### Data for this exercise
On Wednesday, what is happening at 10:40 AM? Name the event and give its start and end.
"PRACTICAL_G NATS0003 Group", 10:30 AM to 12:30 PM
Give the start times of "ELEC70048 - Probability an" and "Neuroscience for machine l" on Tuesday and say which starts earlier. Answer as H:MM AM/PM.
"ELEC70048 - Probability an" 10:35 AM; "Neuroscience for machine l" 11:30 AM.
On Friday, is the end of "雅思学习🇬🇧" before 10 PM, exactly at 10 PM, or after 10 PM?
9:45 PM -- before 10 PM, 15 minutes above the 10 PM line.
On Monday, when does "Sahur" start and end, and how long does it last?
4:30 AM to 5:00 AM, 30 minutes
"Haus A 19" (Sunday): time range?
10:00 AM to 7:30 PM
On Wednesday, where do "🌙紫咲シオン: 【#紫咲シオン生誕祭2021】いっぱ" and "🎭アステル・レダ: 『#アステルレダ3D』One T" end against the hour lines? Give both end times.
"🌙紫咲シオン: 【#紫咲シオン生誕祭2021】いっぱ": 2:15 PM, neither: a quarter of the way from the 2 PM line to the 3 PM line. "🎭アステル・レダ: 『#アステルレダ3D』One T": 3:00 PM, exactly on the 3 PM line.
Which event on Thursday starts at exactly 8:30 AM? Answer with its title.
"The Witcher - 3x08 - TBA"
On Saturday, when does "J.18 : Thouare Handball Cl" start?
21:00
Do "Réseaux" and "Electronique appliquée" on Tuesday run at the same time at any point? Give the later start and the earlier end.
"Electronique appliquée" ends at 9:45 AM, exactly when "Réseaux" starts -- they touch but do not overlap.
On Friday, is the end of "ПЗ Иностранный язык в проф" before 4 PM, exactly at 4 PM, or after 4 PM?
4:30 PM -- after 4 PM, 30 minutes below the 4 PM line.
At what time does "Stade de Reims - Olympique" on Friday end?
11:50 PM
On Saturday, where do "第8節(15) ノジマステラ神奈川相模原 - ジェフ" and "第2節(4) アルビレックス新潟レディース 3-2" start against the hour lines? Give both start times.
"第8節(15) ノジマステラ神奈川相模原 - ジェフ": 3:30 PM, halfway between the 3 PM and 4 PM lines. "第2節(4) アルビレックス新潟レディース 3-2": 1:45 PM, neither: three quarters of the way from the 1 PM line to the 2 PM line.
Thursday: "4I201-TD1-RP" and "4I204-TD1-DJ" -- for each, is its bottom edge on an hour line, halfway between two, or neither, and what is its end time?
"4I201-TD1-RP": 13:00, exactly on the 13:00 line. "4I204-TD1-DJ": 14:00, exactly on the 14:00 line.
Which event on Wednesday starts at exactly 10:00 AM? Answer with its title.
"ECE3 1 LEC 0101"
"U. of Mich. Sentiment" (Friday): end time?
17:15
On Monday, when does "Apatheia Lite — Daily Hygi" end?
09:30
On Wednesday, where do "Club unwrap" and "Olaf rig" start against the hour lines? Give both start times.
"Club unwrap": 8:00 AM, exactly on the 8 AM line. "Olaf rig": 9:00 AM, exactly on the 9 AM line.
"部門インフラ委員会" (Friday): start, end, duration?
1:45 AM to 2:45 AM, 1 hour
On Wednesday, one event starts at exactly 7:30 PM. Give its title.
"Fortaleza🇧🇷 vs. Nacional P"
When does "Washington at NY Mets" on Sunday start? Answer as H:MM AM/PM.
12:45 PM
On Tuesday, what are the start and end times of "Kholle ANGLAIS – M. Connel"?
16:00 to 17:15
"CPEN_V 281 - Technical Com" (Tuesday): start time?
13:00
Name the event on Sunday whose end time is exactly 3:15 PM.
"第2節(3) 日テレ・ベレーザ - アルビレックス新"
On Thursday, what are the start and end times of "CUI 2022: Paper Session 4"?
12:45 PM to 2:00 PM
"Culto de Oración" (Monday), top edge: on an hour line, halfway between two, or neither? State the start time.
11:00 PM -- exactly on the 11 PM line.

### Your goal
List every line of the records that contains the string "Olaf".

### Correct result
On Wednesday, where do "Club unwrap" and "Olaf rig" start against the hour lines? Give both start times.
"Club unwrap": 8:00 AM, exactly on the 8 AM line. "Olaf rig": 9:00 AM, exactly on the 9 AM line.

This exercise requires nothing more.